Esse tipo de opinião, racista e inconsequente de Russomanno em relação ao povo mais desvalido, que é externada para justificar o seu abandono à própria sorte, era muito comum entre os nazistas, que não só os abandonavam nas ruas como chegaram até a tentar conhecidos métodos de “purificação da raça”.

E não é de se estranhar que Russomanno pense e diga esse tipo de coisa.
Seu principal patrocinador já tinha afirmado algo semelhante. Que “o brasileiro pula no esgoto e não acontece nada” e que, por isso, ele precisava “ser estudado”. Quando disse isso, ele [Bolsonaro] estava espalhando o vírus por todos os lugares onde andava e dizia que não havia risco algum. Que esse negócio de ficar em casa era coisa de covardes.

Pregava abertamente que não precisava tomar nenhuma medida de proteção da população. Hoje já são mais de 155 mil mortes.

Deve ser por conta desse tipo de raciocínio – se é que se pode chamar isso de raciocínio – que ele decidiu, nesta quarta-feira (21), que não vai comprar a primeira – e tão esperada – vacina contra a Covid-19. Deixa que o povo se vira sozinho. “Não acontece nada mesmo”. Para que vacinar?

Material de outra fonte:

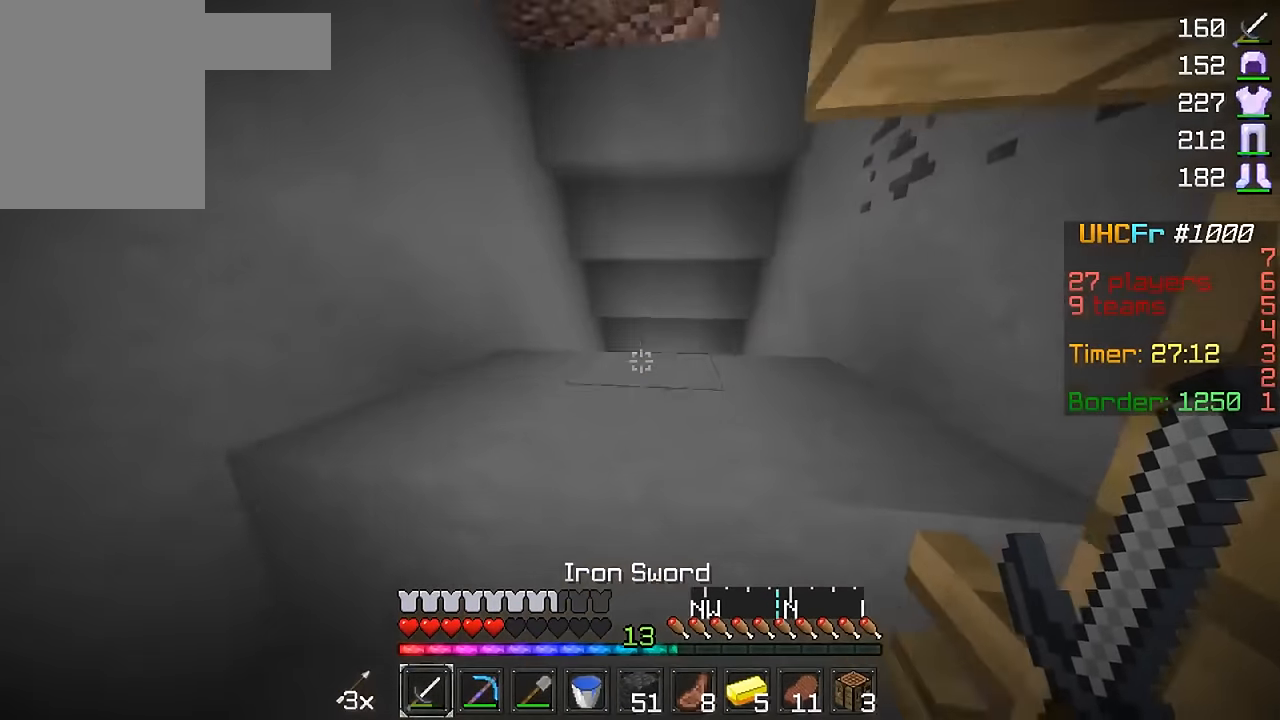
{"keys": ["w"], "mouse": [], "events": [[166, "a", "up"]]}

Essa é a visão que tanto ele quanto Russomanno têm em relação ao povo. Por isso eles não se comprometem com políticas públicas, com cuidados e nem mesmo com campanhas de vacinação.

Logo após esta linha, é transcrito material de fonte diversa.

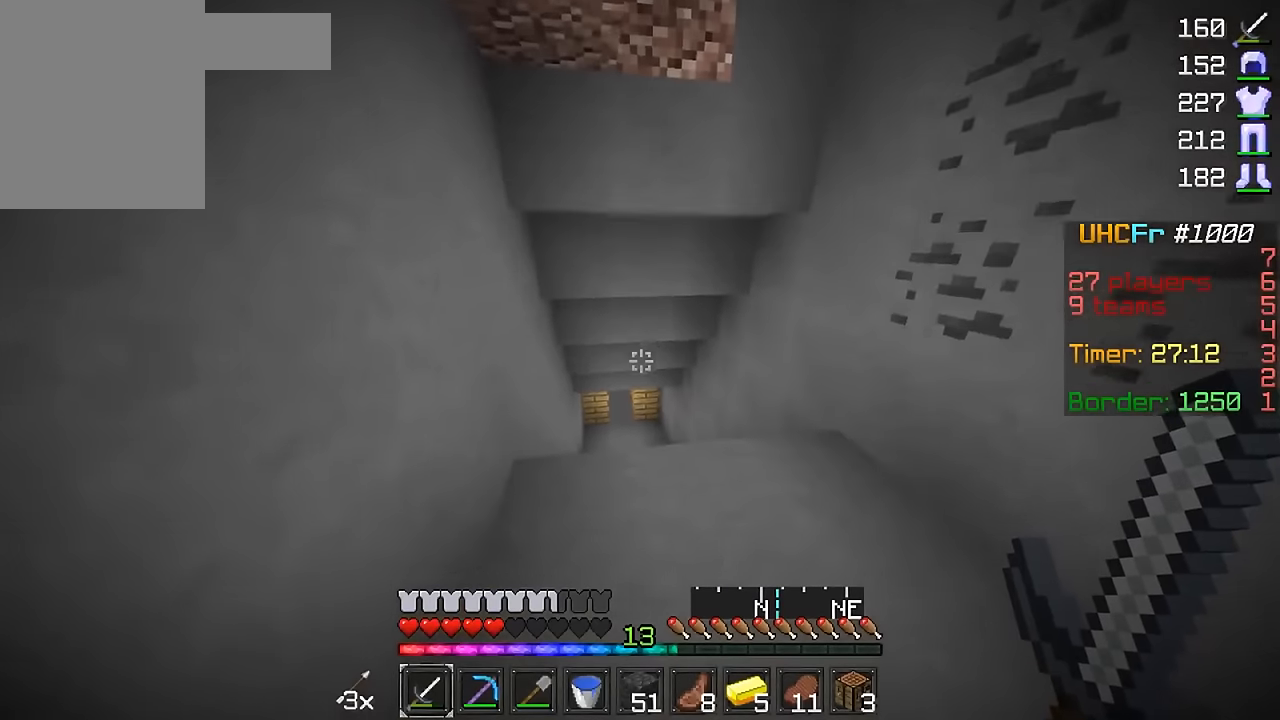
{"keys": ["d", "w"], "mouse": [], "events": [[501, "d", "down"]]}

A fala de Bolsonaro, que Russomanno repete agora, foi em março quando foi perguntado se o Brasil estaria seguindo no mesmo caminho desastroso dos Estados Unidos. Ele respondeu: “Eu acho que não, não vamos chegar a esse ponto [tantos casos quanto os Estados Unidos], até porque o brasileiro tem que ser estudado. O cara não pega nada. Eu vi um cara ali pulando no esgoto, sai, mergulha… Tá certo?! E não acontece nada com ele”, disse Bolsonaro.

Ao negar o pedido de direito de resposta a Bruno Covas e Boulos, que denunciaram o racismo do candidato, o magistrado disse que faltou para Russomanno uma “escolha adequada das palavras para que a sua resposta não fosse interpretada como divulgada em propaganda, que, em si, não tem divulgação de inverdade sabida, mas, sim, divulgação de interpretação possível da fala do representante em entrevista concedida a veículo de comunicação”.

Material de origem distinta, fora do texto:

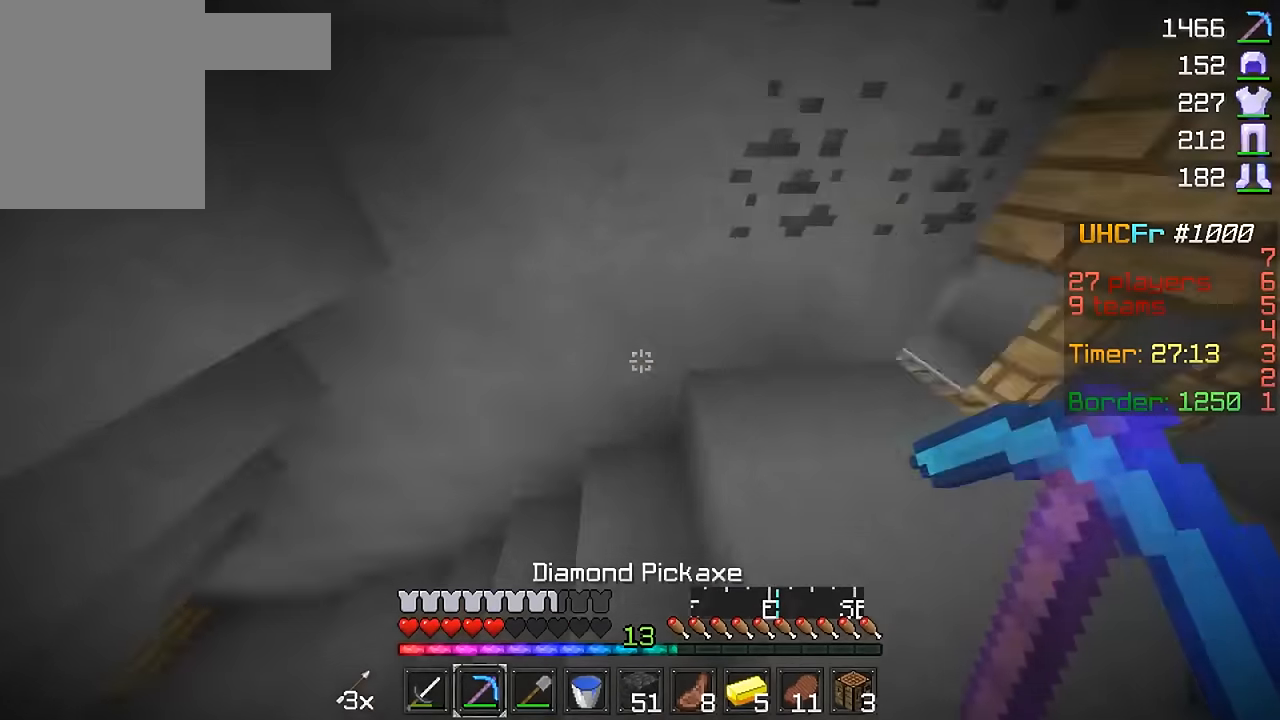
{"keys": ["w"], "mouse": [], "events": [[317, "d", "up"]]}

Mesmo querendo direito de resposta, Russomanno não abriu mão de sua tese obscura e anticientífica.

Em outra entrevista, quando foi questionado sobre dados que comprovassem sua declaração sobre os efeitos da falta de banho, Russomanno retrucou: “Vou te perguntar isso, é uma mentira ou uma verdade? Nós vamos combinar nós três hoje, às 18h, vamos lá no Pátio do Colégio e vamos perguntar se é uma verdade ou uma mentira. Topa? Topa? Quero saber se os aparelhos públicos dão banheiros para que eles possam tomar banho todos os dias. Dão?”, disse, direcionando a pergunta a dois jornalistas que o acompanhavam.

Especialistas da área médica e de saúde pública detonaram as afirmações do candidato bolsonarista. Essa firmação não tem nenhum embasamento científico, dizem eles. A higiene das mãos, assim como o distanciamento social e o uso de máscara, isto sim, diminui o risco de contaminação pelo coronavírus.

“Quando a gente fala da Covid, ele é [um vírus] todo novo, ninguém tem imunidade. Seja limpo, seja sujo, a hora que essa pessoa for exposta, obviamente, ela vai adoecer e vai ter toda a repercussão da doença”, diz Rosana Richtmann, infectologista do Instituto Emílio Ribas.

“Quem mora na rua acaba tendo uma chance muito maior de se expor a todo tipo de microrganismo – vírus, bactéria, fungo, etc. Eles podem até adquirir algum tipo de imunidade frente a outros microorganismos, mas que não tem nada a ver com o coronavírus”, acrescentou a médica.

Rosana explica que populações em situação de vulnerabilidade podem responder pior ao contágio pela doença, já que o sistema imunológico trabalha mais para combater outros microrganismos a que são expostos diariamente.

“A única vantagem que vejo em um morador de rua é o fato de ele viver em ambiente aberto. Quando vemos todos os modelos de prevenção do novo coronavírus, estar em um ambiente aberto, arejado, diminui o risco [de contágio] em comparação ao ambiente fechado, mas isso não tem nada a ver com higiene, com banho.”

Tânia Chaves, infectologista e integrante da Sociedade Brasileira de Infectologia, afirma que não há informações científicas que indiquem essa relação sugerida pelo candidato. “Sabemos que essas populações vulneráveis estão expostas também a outras doenças, inclusive respiratórias”, destacou.